Paul Ryan, the darling of the New York–Washington media elite, is almost certainly not the most qualified person Romney could have picked. Unlike governors like Chris Christie or Tim Pawlenty, or a former high-ranking White House official like Rob Portman, Ryan has never run anything larger than his congressional office or the Oscar Meyer Weinermobile. The elite love Ryan because he speaks for more cowardly members of their class; his stridently anti–middle class policies are music to their ears.
You will often hear people who ought to know better dress up Ryan’s savage economic priorities with euphemisms. Ryan wants to “fix” Medicare. No, he doesn’t. He wants to kill it. Saying Paul Ryan wants to “fix” Medicare is like saying the vet wanted to “fix” my dog Major; that which used to work very well no longer works at all—and Major is none too happy with the procedure.
Ryan’s budget is the fiscal embodiment of the deeply evil, wholeheartedly selfish so-called philosophy of Ayn Rand. In fact, Ryan has described Rand as “the reason I got involved in public service,” and reportedly makes staffers read her works.
Think about that. As my buddy James Carville has said, what would all the Best People say if Nancy Pelosi made her staffers read, say, Margaret Sanger? Or if Barack Obama made interns study Das Kapital? Sure, a few months ago, facing Catholic protestors at Georgetown University, Ryan said he renounced Rand. But as the national Catholic weekly, America, wrote, he did not change the substance of a single policy. Some renunciation. It seems to me Ryan has renounced Rand’s politically incorrect atheism, not her morally bankrupt philosophy of Screw Thy Neighbor.

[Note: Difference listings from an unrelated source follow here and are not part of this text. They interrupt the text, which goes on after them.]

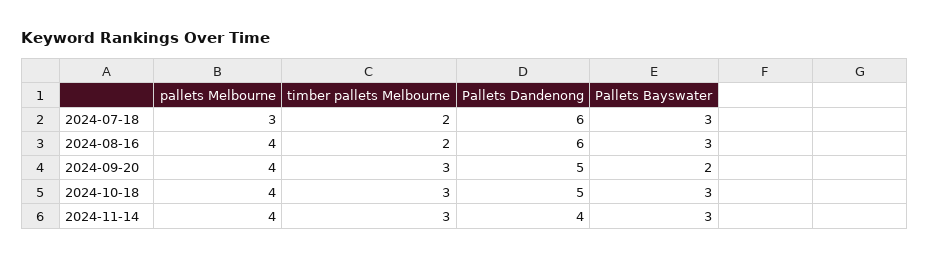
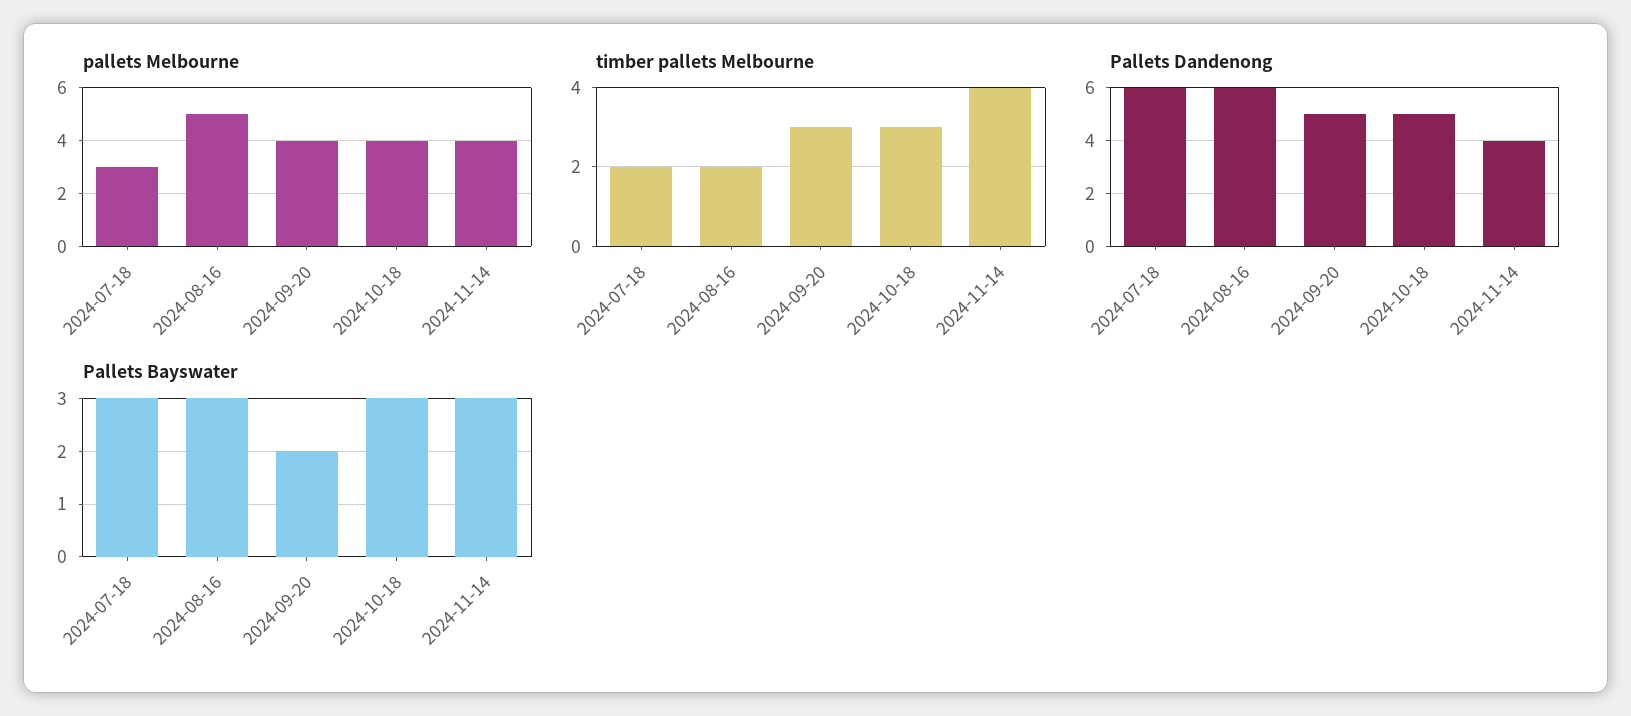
  {
    "pallets Melbourne": {
      "2024-07-18": 3,
-     "2024-08-16": 4,
+     "2024-08-16": 5,
      "2024-09-20": 4,
      "2024-10-18": 4,
      "2024-11-14": 4
    },
    "timber pallets Melbourne": {
      "2024-07-18": 2,
      "2024-08-16": 2,
      "2024-09-20": 3,
      "2024-10-18": 3,
-     "2024-11-14": 3
+     "2024-11-14": 4
    },
    "Pallets Dandenong": {
      "2024-07-18": 6,
      "2024-08-16": 6,
      "2024-09-20": 5,
      "2024-10-18": 5,
      "2024-11-14": 4
    },
    "Pallets Bayswater": {
      "2024-07-18": 3,
      "2024-08-16": 3,
      "2024-09-20": 2,
      "2024-10-18": 3,
      "2024-11-14": 3
    }
  }

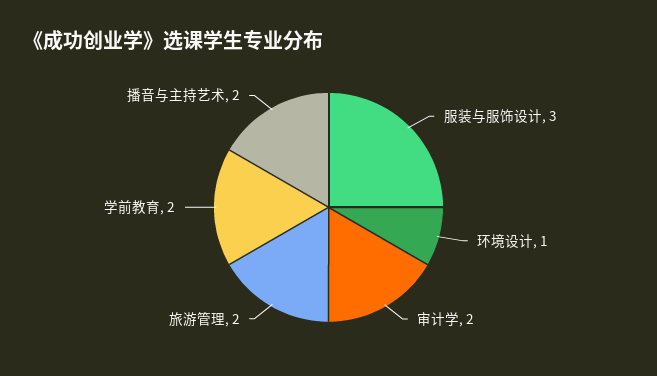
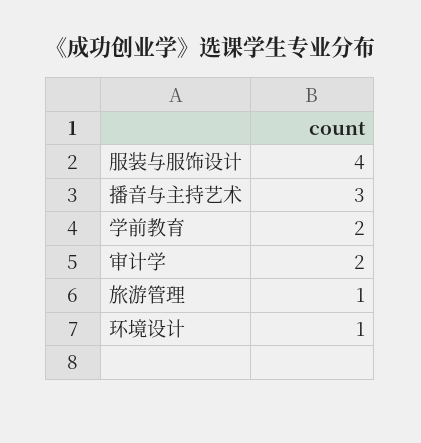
  {
-   "服装与服饰设计": 3,
+   "服装与服饰设计": 4,
    "环境设计": 1,
    "审计学": 2,
-   "旅游管理": 2,
+   "旅游管理": 1,
    "学前教育": 2,
-   "播音与主持艺术": 2
+   "播音与主持艺术": 3
  }

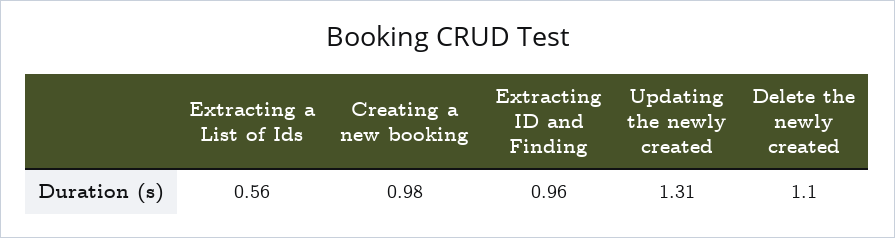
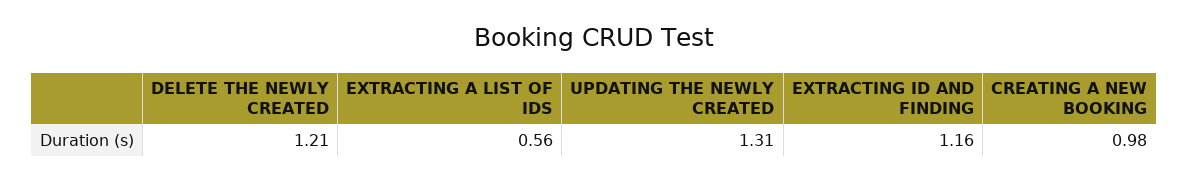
  {
    "Extracting a List of Ids": 0.56,
    "Creating a new booking": 0.98,
-   "Extracting ID and Finding": 0.96,
+   "Extracting ID and Finding": 1.16,
    "Updating the newly created": 1.31,
-   "Delete the newly created": 1.1
+   "Delete the newly created": 1.21
  }

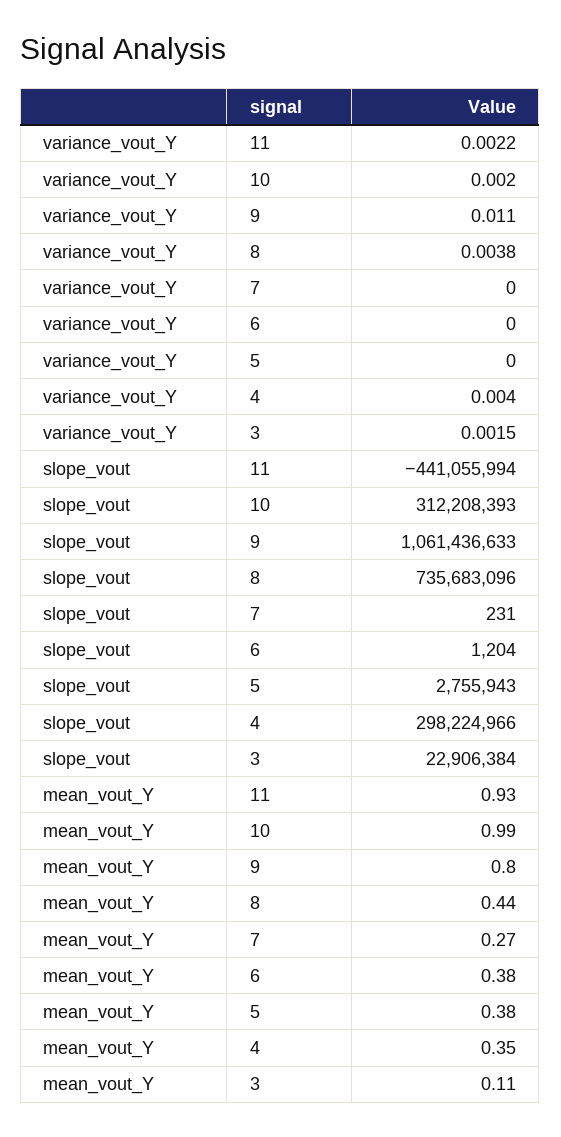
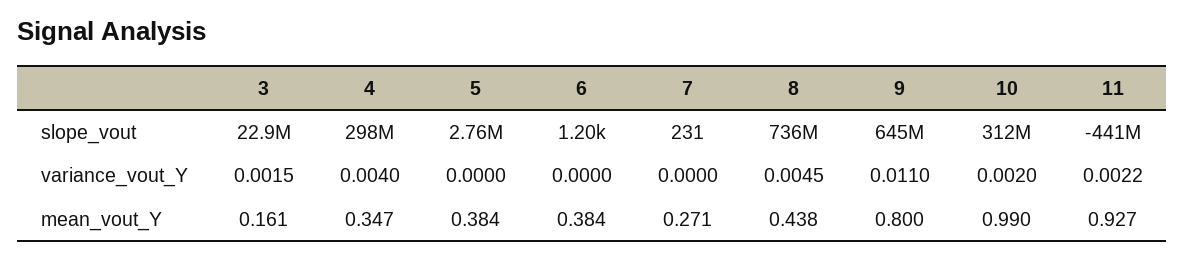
  {
    "variance_vout_Y": {
      "11": 0.0022,
      "10": 0.002,
      "9": 0.011,
-     "8": 0.0038,
+     "8": 0.0045,
      "7": 0,
      "6": 0,
      "5": 0,
      "4": 0.004,
      "3": 0.0015
    },
    "slope_vout": {
      "11": -441055994,
      "10": 312208393,
-     "9": 1061436633,
+     "9": 645000000,
      "8": 735683096,
      "7": 231,
      "6": 1204,
      "5": 2755943,
      "4": 298224966,
      "3": 22906384
    },
    "mean_vout_Y": {
      "11": 0.927,
      "10": 0.99,
      "9": 0.8,
      "8": 0.438,
      "7": 0.271,
      "6": 0.384,
      "5": 0.384,
      "4": 0.347,
-     "3": 0.11
+     "3": 0.161
    }
  }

So, how long will the focus be on Major’s neutering rather than poor Shamus who was strapped to the top of a car for 12 hours?
How long will the focus be on Paul Ryan whose life is an open book compared to the secretive and snaky Willard?
Was this part of the strategy of picking Paul Ryan. Was this an attempt to get the focus off of the car elevators, the dancing horses who get bigger tax deductions than most people’s children, the you don’t get to see my taxes stand, the insults to Japan and Britain and the highly botched tour abroad? Is this all about appeasing the base and getting the punditry to chase a less important bone?